Written task →
Copy every line of the material below, keeping each character and line break unchanged.

[Entries from a data source]
-------------------------
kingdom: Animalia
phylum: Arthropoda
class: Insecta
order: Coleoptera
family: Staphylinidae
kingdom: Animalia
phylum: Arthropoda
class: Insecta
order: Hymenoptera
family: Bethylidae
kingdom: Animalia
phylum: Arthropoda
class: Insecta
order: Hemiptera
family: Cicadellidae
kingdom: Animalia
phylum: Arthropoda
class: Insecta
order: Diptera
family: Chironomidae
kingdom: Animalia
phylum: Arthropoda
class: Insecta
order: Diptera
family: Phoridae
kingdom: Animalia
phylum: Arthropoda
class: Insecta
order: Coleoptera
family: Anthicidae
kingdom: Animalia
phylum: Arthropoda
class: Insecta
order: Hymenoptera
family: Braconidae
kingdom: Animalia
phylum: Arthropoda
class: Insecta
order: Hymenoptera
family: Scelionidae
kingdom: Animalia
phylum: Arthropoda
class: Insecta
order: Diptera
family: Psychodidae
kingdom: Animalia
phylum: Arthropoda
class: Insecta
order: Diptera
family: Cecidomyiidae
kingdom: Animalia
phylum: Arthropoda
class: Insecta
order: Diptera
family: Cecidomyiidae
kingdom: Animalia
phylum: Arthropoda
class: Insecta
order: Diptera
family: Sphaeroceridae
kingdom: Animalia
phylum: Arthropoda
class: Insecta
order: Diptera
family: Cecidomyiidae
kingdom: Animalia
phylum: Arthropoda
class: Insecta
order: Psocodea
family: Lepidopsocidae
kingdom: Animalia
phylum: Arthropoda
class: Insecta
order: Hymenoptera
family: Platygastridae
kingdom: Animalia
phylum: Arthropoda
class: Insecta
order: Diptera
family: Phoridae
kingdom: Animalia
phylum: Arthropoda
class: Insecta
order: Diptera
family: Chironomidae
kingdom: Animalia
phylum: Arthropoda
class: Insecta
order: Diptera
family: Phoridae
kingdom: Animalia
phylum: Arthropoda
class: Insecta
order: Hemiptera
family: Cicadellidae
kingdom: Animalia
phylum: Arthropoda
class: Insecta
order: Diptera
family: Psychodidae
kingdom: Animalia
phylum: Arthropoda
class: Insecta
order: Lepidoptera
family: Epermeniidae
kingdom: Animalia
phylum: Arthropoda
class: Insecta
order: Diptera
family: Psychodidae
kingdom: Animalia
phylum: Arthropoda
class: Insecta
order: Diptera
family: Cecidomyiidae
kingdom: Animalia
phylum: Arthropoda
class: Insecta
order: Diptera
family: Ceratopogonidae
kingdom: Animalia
-------------------------
Task answer →
kingdom: Animalia
phylum: Arthropoda
class: Insecta
order: Coleoptera
family: Staphylinidae
kingdom: Animalia
phylum: Arthropoda
class: Insecta
order: Hymenoptera
family: Bethylidae
kingdom: Animalia
phylum: Arthropoda
class: Insecta
order: Hemiptera
family: Cicadellidae
kingdom: Animalia
phylum: Arthropoda
class: Insecta
order: Diptera
family: Chironomidae
kingdom: Animalia
phylum: Arthropoda
class: Insecta
order: Diptera
family: Phoridae
kingdom: Animalia
phylum: Arthropoda
class: Insecta
order: Coleoptera
family: Anthicidae
kingdom: Animalia
phylum: Arthropoda
class: Insecta
order: Hymenoptera
family: Braconidae
kingdom: Animalia
phylum: Arthropoda
class: Insecta
order: Hymenoptera
family: Scelionidae
kingdom: Animalia
phylum: Arthropoda
class: Insecta
order: Diptera
family: Psychodidae
kingdom: Animalia
phylum: Arthropoda
class: Insecta
order: Diptera
family: Cecidomyiidae
kingdom: Animalia
phylum: Arthropoda
class: Insecta
order: Diptera
family: Cecidomyiidae
kingdom: Animalia
phylum: Arthropoda
class: Insecta
order: Diptera
family: Sphaeroceridae
kingdom: Animalia
phylum: Arthropoda
class: Insecta
order: Diptera
family: Cecidomyiidae
kingdom: Animalia
phylum: Arthropoda
class: Insecta
order: Psocodea
family: Lepidopsocidae
kingdom: Animalia
phylum: Arthropoda
class: Insecta
order: Hymenoptera
family: Platygastridae
kingdom: Animalia
phylum: Arthropoda
class: Insecta
order: Diptera
family: Phoridae
kingdom: Animalia
phylum: Arthropoda
class: Insecta
order: Diptera
family: Chironomidae
kingdom: Animalia
phylum: Arthropoda
class: Insecta
order: Diptera
family: Phoridae
kingdom: Animalia
phylum: Arthropoda
class: Insecta
order: Hemiptera
family: Cicadellidae
kingdom: Animalia
phylum: Arthropoda
class: Insecta
order: Diptera
family: Psychodidae
kingdom: Animalia
phylum: Arthropoda
class: Insecta
order: Lepidoptera
family: Epermeniidae
kingdom: Animalia
phylum: Arthropoda
class: Insecta
order: Diptera
family: Psychodidae
kingdom: Animalia
phylum: Arthropoda
class: Insecta
order: Diptera
family: Cecidomyiidae
kingdom: Animalia
phylum: Arthropoda
class: Insecta
order: Diptera
family: Ceratopogonidae
kingdom: Animalia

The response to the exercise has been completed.